Streets in Bandra, Mumbai and Model Colony, Pune, are named Nargis Dutt Road in her memory. A postal stamp of face value 100 paise was issued by India Post was issued in Nargis' honour on 30 December 1993. The National Film Awards honoured Dutt by instituting the Nargis Dutt Award for Best Feature Film on National Integration upon her achievement in Hindi Cinema. Her name was removed from the awards in 2024, for unknown reasons.

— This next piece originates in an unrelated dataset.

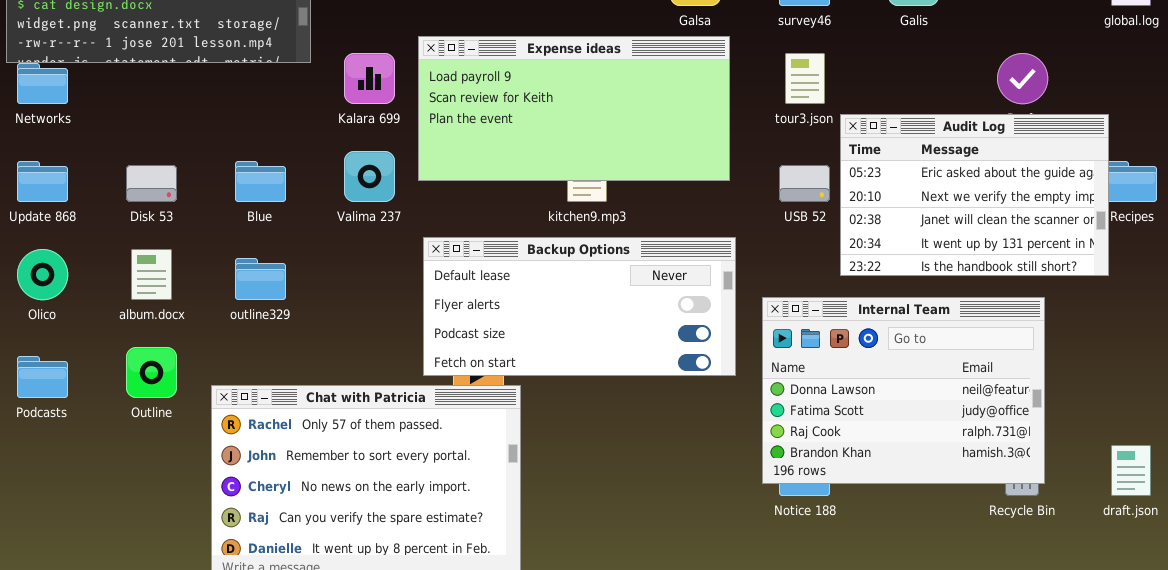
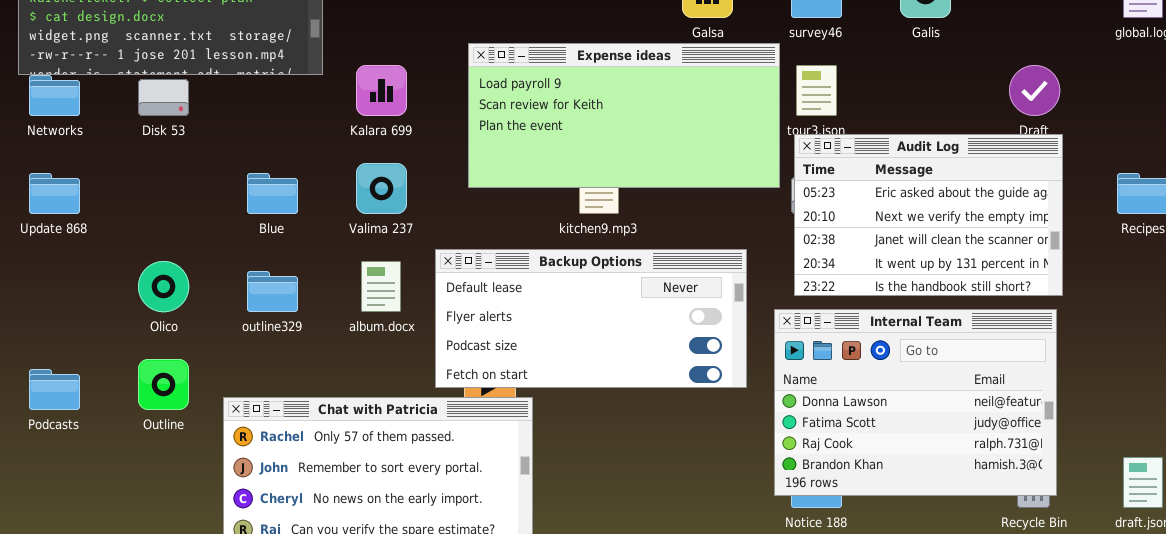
Expense ideas: [418,36,730,181] -> [468,43,780,188], moved
Audit Log: [840,114,1109,276] -> [794,134,1063,296], moved
Disk 53: [126,165,177,202] -> [138,79,189,116], moved
Olico: [17,249,68,300] -> [138,261,189,312], moved
album.docx: [131,249,172,300] -> [361,261,401,312], moved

Nargis was inducted into the Walk of the Stars, at Bandra Bandstand, where her autograph was preserved under the name Nargis Dutt. In 2015, Google celebrated Nargis's 86th birthday with a doodle and noted, "Nagris lifted her ghoonghat headpiece and blazed the silver screen with her portrayal of strong women protagonists". In 2016, Bhaichand Patel wrote about Nargis in his book "Bollywood's Top 20: Superstars of Indian Cinema". In 2023, an exhibition at Kiran Nadar Museum of Art in Noida, named "Sitaare Zameen Par", had portraits of Nargis that were captured by JH Thakkar. Her souvenirs were auctioned online, along with that of other actresses, in the same year.

==In popular culture==
===Biographies===
- In 1994, T. J. S. George wrote the first biography on Nargis, titled The Life and Times of Nargis.
- In 2007, Nargis' daughters Priya and Namrata published a book about the lives of their parents, titled, Mr. and Mrs. Dutt: Memories of our Parents. Also that year, Darlingji: The True Love Story of Nargis and Sunil Dutt was released by Kishwar Desai.

===In film===
- Priyanka Chopra parodied Nargis, Madhubala and Meena Kumari in the 2007 film Salaam-e-Ishq.
- In Aditya Chopra's 2008 film Rab Ne Bana Di Jodis song "Phir Milenge Chalte Chalte", Kajol dressed herself as Nargis as a tribute to her look in Shree 420s song "Pyar Hua Iqrar Hua".
- In 2018, actress Manisha Koirala played Nargis in her son's biopic Sanju. The film was the highest grossing Indian film of 2018.
- Actress Feryna Wazheir portrayed Nargis in the 2018 film Manto.